Tanpa Logo, Tanpa Promo
Saudi juga melarang keras promosi, logo, atau gambar tembakau di papan nama toko. Hanya nama toko yang boleh terpampang. Pemilik dilarang memanfaatkan trotoar untuk aktivitas jual beli.
Setiap toko wajib dilengkapi kamera CCTV, menjaga kebersihan lingkungan, dan menyediakan pembayaran non-tunai. Mereka juga harus mengikuti standar desain kota, menyediakan akses disabilitas, sistem alarm, ventilasi, dan pendingin sesuai Saudi Building Code.
Dilarang Jual ke Anak di Bawah 18 Tahun
Pemerintah juga mengatur ketat praktik penjualan. Beberapa larangan penting antara lain:
-
Tidak boleh menjual rokok batang (satuan),
-
Dilarang menjual kepada anak di bawah 18 tahun,
-
Tidak boleh promosi, diskon, atau sampel gratis,
-
Semua produk wajib dari pemasok resmi dan memenuhi standar Otoritas Makanan dan Obat Saudi (SFDA).

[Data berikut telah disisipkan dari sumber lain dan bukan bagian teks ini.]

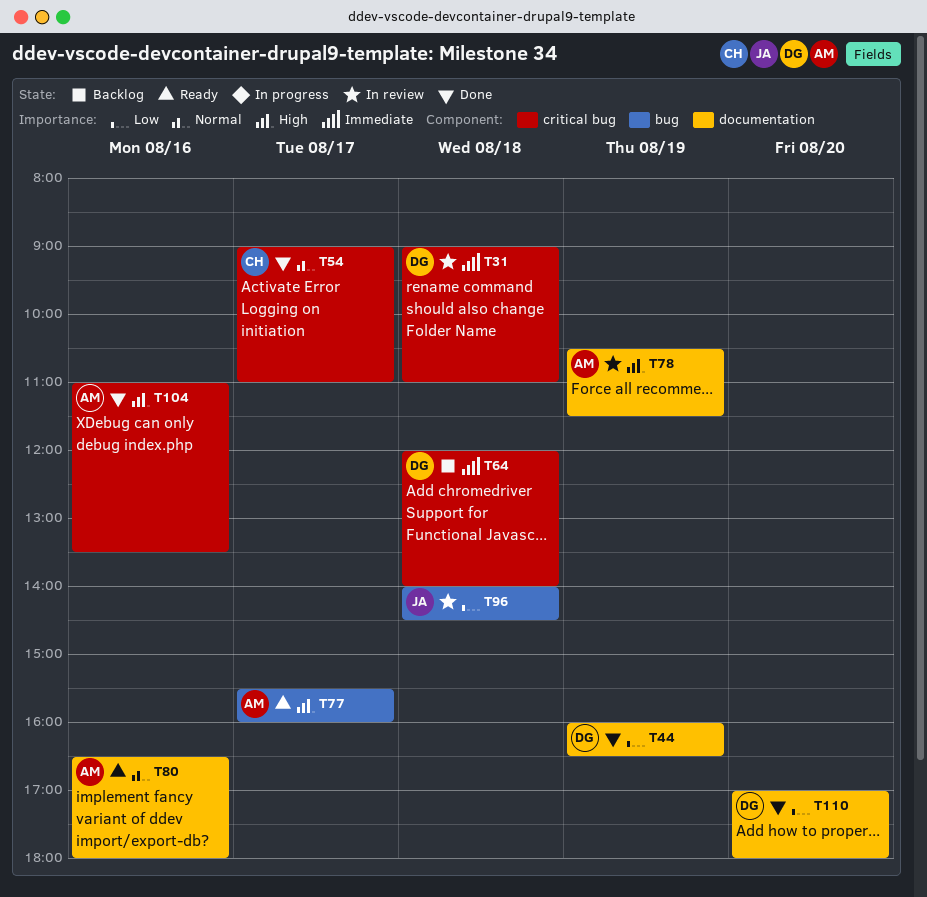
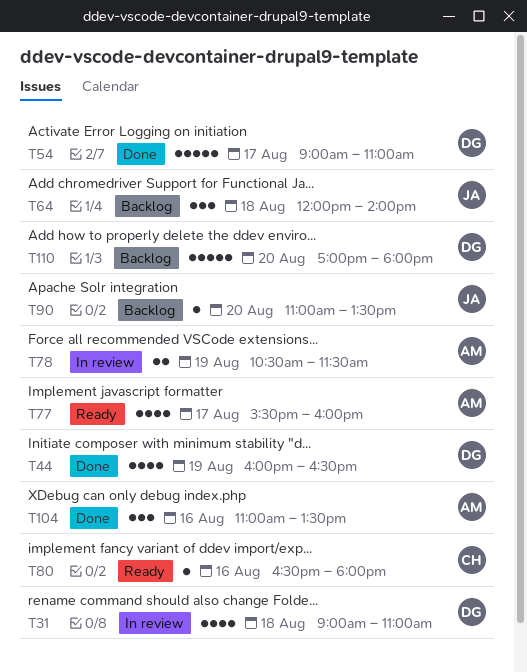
T54, owner: CH -> DG
T64, owner: DG -> JA
T80, owner: AM -> CH
T90: none -> present
T96: present -> none
T110, status: Done -> Backlog

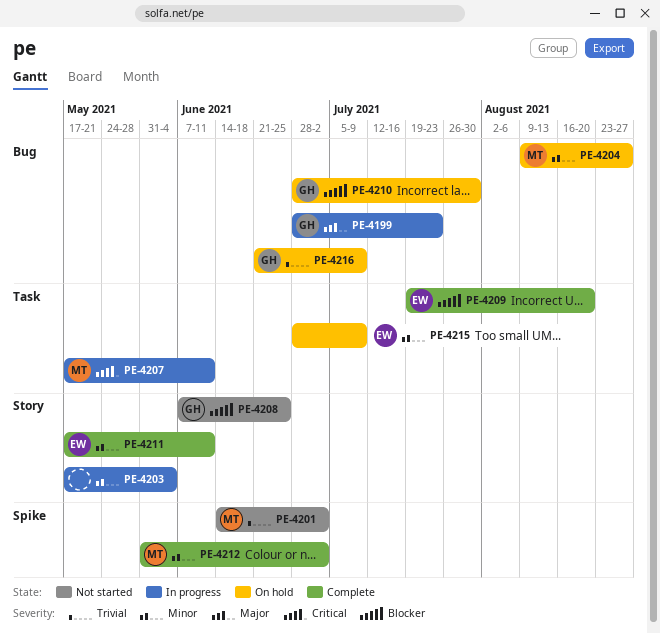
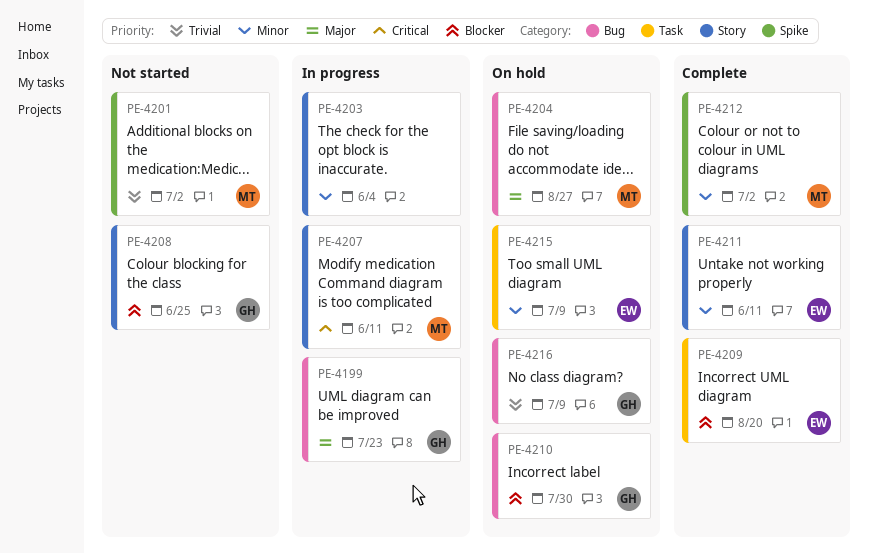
PE-4204, priority: Minor -> Major
PE-4207, label: Task -> Story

Toko juga diwajibkan menempelkan peringatan bahaya merokok dan kode QR berisi informasi lisensi usaha.
Sanksi Tegas untuk Pelanggar
Seluruh penjualan rokok otomatis, uji coba produk, hingga potongan harga dilarang. Produk yang dijual harus dalam kemasan tertutup, berlabel jelas, dan bebas cacat.
Otoritas kota akan melakukan pengawasan rutin terhadap seluruh toko tembakau. Setiap pelanggaran akan dikenai sanksi administratif dan hukum sesuai aturan yang berlaku.
Melalui kebijakan ini, Arab Saudi menegaskan komitmennya memperketat pengawasan sektor tembakau sekaligus mendukung lingkungan kota yang lebih sehat, tertib, dan beradab.